China continues second day of military drills around Taiwan
Military drills involving Chinese forces are continuing for a second day, with air force sorties. The move comes right after Taiwanese President Tsai Ing-wen returned from her visit to the US.
China continued military drills around Taiwan for a second day on Sunday, as the US said it was keeping an eye on events.
Taiwan's Ministry of National Defense reported air force sorties and said it was monitoring the movement of China’s missile forces.
"Regarding the movements of the Chinese communists' Rocket Force, the nation's military also has a close grasp through the joint intelligence, surveillance and reconnaissance system, and air defense forces remain on high alert," the ministry said.
The operation is known as "Joint Sword" and will run until Monday, the People's Liberation Army's (PLA) Eastern Theatre Command said.
A report from Chinese state broadcaster CCTV said, "the task force will simultaneously organize patrols and advances around Taiwan island, shaping an all-round encirclement and deterrence posture."
Taiwan, US react
China launched large-scale military exercises around the island on Saturday, after Taiwanese President Tsai Ing-wen returned from an official visit to the United States despite Beijing’s warning against it.
She met the speaker of the US House of Representatives Kevin McCarthy.
Tsai denounced the drills and pledged to work with "the US and other like-minded countries" in the face of "continued authoritarian expansionism".
A US State Department spokesperson said Washington had "consistently urged restraint and no change to the status quo", but noted it had ample resources to fulfil its security commitments in Asia.
The activities on Saturday had wrapped up by sunset, a source told Reuters agency.

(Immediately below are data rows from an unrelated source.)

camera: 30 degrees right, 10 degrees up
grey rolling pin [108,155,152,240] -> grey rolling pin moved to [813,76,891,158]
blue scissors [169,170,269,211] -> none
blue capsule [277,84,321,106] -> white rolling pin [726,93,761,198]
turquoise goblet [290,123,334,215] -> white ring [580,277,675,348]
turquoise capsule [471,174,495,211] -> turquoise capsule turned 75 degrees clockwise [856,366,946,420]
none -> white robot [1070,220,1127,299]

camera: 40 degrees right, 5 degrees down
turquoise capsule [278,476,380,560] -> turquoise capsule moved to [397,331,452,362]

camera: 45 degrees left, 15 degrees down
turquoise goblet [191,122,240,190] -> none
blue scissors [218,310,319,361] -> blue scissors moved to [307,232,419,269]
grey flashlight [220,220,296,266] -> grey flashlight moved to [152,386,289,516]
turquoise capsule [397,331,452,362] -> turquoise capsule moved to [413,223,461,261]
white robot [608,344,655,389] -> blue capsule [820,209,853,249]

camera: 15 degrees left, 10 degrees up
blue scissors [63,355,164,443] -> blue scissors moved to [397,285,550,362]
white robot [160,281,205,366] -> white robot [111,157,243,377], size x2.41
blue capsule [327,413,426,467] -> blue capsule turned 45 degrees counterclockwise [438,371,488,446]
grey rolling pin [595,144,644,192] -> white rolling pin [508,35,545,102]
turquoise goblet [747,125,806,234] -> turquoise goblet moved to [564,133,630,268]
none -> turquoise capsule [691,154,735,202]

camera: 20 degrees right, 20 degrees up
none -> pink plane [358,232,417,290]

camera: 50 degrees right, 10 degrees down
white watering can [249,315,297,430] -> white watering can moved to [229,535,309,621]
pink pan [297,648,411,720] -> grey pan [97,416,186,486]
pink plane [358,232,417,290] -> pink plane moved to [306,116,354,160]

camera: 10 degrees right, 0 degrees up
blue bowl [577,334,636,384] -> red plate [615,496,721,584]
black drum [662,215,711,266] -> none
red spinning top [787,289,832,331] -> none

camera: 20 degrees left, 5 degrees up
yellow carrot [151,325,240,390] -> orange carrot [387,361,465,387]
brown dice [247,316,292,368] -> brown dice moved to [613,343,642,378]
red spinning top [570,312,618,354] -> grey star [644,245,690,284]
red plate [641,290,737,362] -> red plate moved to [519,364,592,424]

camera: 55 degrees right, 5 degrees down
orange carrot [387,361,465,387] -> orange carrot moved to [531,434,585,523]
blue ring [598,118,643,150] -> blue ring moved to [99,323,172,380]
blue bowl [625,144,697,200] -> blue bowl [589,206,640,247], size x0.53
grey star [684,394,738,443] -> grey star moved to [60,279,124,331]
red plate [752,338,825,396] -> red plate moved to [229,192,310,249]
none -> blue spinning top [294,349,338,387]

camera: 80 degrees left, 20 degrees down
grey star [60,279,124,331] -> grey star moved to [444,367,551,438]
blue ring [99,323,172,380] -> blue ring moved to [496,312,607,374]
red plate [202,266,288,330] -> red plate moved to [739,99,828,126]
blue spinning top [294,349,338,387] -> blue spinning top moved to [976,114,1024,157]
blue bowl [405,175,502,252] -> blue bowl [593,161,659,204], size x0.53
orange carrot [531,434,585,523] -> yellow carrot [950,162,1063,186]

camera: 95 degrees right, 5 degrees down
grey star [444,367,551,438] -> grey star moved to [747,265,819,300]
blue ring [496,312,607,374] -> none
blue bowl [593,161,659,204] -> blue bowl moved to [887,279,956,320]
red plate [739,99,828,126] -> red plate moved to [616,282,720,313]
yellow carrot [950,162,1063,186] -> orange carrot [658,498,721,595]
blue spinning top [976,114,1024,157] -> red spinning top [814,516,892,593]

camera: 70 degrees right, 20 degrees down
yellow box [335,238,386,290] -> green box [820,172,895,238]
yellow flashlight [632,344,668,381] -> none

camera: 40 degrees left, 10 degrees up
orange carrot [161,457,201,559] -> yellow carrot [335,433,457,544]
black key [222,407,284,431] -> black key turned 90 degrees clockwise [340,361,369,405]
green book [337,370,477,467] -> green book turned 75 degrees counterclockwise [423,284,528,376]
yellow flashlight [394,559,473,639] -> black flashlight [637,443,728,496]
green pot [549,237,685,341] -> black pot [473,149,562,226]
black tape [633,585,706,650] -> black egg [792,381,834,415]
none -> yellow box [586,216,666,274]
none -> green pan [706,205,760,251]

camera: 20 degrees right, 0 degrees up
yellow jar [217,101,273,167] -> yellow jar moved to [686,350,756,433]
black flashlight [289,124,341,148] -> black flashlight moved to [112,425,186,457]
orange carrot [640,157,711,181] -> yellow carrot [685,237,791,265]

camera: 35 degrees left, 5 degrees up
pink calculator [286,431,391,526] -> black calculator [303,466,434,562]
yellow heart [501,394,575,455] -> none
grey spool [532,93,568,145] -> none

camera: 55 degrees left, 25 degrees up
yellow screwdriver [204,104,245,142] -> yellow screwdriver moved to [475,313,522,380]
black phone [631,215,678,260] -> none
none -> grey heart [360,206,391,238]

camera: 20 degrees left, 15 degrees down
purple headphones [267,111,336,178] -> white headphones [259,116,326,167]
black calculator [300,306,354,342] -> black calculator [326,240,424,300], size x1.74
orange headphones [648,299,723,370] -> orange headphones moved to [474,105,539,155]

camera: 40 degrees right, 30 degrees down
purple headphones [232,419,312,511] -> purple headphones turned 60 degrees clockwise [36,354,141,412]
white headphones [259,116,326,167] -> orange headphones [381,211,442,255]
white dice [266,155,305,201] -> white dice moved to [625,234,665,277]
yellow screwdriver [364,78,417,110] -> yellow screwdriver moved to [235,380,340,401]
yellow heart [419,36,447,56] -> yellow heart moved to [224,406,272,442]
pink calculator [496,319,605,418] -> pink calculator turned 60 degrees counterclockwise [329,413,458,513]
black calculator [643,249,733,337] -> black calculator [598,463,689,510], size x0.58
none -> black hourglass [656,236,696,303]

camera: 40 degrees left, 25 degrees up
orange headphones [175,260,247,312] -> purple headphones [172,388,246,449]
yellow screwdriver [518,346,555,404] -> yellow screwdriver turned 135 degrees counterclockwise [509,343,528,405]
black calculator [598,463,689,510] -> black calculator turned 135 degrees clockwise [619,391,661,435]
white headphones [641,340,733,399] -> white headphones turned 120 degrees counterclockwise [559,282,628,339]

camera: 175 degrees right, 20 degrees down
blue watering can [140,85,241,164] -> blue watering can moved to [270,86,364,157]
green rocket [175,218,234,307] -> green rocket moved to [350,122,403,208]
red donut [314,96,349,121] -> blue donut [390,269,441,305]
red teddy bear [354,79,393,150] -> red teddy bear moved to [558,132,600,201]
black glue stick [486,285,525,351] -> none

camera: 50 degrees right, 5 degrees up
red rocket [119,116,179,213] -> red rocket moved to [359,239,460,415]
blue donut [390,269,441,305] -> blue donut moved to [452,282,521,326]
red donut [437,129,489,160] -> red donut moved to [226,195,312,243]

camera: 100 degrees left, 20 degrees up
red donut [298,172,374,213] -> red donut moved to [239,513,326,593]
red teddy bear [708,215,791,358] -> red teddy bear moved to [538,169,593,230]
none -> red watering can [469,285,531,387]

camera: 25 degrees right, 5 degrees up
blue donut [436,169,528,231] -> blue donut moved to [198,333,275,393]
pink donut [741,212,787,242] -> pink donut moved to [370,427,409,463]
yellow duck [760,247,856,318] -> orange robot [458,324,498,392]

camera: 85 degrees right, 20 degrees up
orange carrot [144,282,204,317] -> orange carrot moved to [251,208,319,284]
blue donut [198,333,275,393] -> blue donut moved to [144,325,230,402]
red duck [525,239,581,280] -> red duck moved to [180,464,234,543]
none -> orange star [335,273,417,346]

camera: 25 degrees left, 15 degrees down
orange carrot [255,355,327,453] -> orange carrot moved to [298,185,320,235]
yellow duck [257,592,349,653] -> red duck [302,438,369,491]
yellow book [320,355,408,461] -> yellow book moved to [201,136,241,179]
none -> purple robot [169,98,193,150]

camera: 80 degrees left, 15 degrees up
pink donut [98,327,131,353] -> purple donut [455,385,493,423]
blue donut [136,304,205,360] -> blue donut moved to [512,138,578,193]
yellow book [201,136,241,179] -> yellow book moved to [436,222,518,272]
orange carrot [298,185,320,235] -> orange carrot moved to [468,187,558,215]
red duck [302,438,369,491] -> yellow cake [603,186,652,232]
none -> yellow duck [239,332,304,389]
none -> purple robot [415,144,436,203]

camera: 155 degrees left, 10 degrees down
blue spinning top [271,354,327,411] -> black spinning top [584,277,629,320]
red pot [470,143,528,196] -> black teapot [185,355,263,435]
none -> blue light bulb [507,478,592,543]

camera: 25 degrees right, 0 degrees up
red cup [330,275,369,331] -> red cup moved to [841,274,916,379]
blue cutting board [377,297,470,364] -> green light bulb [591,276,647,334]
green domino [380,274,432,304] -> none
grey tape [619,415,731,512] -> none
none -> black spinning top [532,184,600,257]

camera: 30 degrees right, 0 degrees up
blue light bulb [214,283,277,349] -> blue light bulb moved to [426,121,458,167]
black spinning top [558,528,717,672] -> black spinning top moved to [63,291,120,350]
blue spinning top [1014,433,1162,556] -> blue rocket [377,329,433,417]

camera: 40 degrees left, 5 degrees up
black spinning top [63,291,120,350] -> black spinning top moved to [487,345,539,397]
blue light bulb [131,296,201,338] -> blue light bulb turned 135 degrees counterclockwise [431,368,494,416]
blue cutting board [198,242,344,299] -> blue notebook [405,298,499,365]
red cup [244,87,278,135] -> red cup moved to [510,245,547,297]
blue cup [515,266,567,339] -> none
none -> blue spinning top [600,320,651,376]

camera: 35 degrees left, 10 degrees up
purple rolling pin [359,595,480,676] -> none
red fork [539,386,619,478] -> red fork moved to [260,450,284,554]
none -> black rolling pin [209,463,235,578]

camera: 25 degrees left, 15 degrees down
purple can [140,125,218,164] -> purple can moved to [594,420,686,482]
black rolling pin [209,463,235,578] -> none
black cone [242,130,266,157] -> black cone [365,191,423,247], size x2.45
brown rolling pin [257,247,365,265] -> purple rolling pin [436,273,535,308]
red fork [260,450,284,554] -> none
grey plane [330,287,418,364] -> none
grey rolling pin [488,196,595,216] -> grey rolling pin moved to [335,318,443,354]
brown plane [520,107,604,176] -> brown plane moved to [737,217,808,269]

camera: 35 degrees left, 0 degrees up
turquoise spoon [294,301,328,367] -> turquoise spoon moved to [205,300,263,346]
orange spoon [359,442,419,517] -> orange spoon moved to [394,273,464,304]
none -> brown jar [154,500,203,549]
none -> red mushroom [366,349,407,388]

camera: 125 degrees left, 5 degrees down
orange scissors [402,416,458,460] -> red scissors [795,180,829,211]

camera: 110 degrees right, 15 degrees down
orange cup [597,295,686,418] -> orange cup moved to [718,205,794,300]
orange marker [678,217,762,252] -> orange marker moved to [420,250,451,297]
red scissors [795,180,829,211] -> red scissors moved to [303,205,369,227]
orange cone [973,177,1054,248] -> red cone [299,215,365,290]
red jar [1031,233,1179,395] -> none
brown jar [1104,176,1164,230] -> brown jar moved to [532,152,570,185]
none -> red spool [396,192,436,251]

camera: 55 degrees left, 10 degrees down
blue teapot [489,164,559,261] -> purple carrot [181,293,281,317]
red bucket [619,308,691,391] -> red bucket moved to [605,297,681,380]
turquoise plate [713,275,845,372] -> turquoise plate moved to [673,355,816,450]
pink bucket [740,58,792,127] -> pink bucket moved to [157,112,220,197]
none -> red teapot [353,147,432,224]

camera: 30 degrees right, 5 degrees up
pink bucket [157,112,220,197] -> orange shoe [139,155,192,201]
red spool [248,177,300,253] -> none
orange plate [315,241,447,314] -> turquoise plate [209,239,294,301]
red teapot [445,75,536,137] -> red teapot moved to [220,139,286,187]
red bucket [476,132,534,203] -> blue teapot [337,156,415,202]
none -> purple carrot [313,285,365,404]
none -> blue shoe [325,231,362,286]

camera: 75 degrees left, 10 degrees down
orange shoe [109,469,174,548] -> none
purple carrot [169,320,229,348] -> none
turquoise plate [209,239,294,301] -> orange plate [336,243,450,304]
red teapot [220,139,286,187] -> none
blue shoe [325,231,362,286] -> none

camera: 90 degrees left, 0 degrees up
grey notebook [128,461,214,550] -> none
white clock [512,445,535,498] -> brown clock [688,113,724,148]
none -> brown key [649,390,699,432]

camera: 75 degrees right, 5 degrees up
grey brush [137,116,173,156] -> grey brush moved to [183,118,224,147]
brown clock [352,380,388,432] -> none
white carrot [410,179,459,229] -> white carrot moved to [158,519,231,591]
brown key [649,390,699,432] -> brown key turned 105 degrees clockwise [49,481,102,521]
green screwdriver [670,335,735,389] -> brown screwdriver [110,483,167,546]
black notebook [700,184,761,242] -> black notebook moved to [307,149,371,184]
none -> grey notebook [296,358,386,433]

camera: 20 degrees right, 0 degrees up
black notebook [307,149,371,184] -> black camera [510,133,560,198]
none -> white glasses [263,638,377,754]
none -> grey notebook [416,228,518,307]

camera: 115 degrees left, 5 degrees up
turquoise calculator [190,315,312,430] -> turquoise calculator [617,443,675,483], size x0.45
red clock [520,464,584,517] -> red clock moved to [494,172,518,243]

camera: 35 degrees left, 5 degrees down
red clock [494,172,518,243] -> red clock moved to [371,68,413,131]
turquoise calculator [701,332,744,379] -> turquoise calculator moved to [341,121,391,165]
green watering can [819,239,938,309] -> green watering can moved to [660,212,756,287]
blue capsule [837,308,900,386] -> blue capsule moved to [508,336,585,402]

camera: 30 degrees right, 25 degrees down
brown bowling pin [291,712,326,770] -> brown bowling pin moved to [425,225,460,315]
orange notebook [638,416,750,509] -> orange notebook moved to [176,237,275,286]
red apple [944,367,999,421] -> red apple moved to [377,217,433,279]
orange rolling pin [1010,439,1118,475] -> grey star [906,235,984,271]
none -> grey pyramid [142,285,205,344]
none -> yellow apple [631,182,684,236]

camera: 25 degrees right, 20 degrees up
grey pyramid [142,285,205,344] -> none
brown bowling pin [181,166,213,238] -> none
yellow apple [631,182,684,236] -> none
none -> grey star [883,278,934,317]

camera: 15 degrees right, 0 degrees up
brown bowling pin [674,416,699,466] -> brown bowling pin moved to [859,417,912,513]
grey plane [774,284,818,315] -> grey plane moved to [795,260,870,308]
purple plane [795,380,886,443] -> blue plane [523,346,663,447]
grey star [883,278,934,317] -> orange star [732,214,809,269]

However, Taipei said the activities had resumed on Sunday, as fighter aircraft crossed the median line of the Taiwan Strait.
Last August, after US House Speaker Nancy Pelosi’s visit to Taipei, China had conducted drills and fired missiles into the water close to Taiwan.
Washington does not have formal diplomatic ties with Taiwan, but has a commitment to help the island protect itself. It remains a volatile issue between China and the US.
Increase in military drills
For the past three years, China has been flying regular missions around Taiwan, though not in its territorial air space or over the island itself.
Taiwan's defence ministry said early on Sunday that in the previous 24 hours it had spotted 71 Chinese air force aircraft and nine navy vessels around Taiwan.
Exercises on Monday are expected to include live-fire drills off the rocky coast of China's Fujian province, about 80 km (50 miles) south of Taiwan's Matsu Islands and 186 km (115 miles) from Taipei.
"These operations serve as a stern warning against the collusion between separatist forces seeking 'Taiwan independence' and external forces and against their provocative activities," said Shi Yin, a PLA spokesman.
Taiwan’s Ocean Affairs Council released footage late on Saturday showing one of its ships shadowing a Chinese warship.
"You are seriously harming regional peace, stability and security. Please immediately turn around and leave. If you continue to proceed we will take expulsion measures," a Coast Guard officer says by radio to the Chinese ship.